Please return the lines from the one with "weltweit. Die speziellen Klimabedingungen und" through the end of the listing below, word for word, with every picture left out.

—————

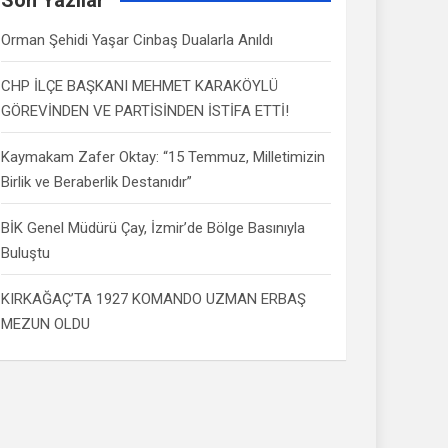
Orman Şehidi Yaşar Cinbaş Dualarla Anıldı
CHP İLÇE BAŞKANI MEHMET KARAKÖYLÜ
GÖREVİNDEN VE PARTİSİNDEN İSTİFA ETTİ!
Kaymakam Zafer Oktay: “15 Temmuz, Milletimizin
Birlik ve Beraberlik Destanıdır”
BİK Genel Müdürü Çay, İzmir’de Bölge Basınıyla
Buluştu
KIRKAĞAÇ’TA 1927 KOMANDO UZMAN ERBAŞ
MEZUN OLDU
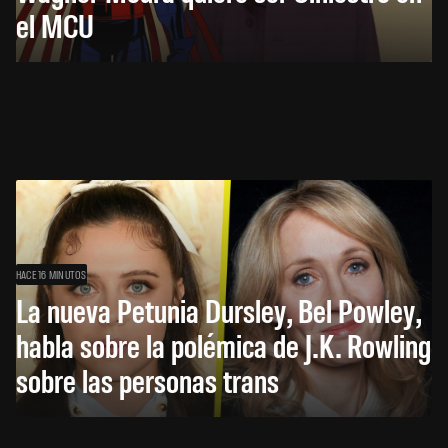
el MCU
HACE 16 MINUTOS
La nueva Petunia Dursley, Bel Powley,
habla sobre la polémica de J.K. Rowling
sobre las personas trans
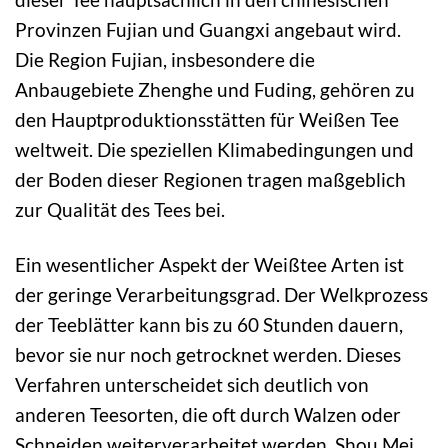
Provinzen Fujian und Guangxi angebaut wird.
Die Region Fujian, insbesondere die
Anbaugebiete Zhenghe und Fuding, gehören zu
den Hauptproduktionsstätten für Weißen Tee
weltweit. Die speziellen Klimabedingungen und
der Boden dieser Regionen tragen maßgeblich
zur Qualität des Tees bei.
Ein wesentlicher Aspekt der Weißtee Arten ist
der geringe Verarbeitungsgrad. Der Welkprozess
der Teeblätter kann bis zu 60 Stunden dauern,
bevor sie nur noch getrocknet werden. Dieses
Verfahren unterscheidet sich deutlich von
anderen Teesorten, die oft durch Walzen oder
Schneiden weiterverarbeitet werden. Shou Mei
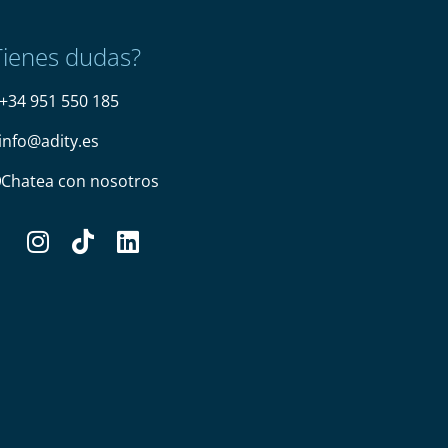
Tienes dudas?
+34 951 550 185
info@adity.es
Chatea con nosotros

—————

* Reply
weltweit. Die speziellen Klimabedingungen und
der Boden dieser Regionen tragen maßgeblich
zur Qualität des Tees bei.
Ein wesentlicher Aspekt der Weißtee Arten ist
der geringe Verarbeitungsgrad. Der Welkprozess
der Teeblätter kann bis zu 60 Stunden dauern,
bevor sie nur noch getrocknet werden. Dieses
Verfahren unterscheidet sich deutlich von
anderen Teesorten, die oft durch Walzen oder
Schneiden weiterverarbeitet werden. Shou Mei
Tienes dudas?
+34 951 550 185
info@adity.es
Chatea con nosotros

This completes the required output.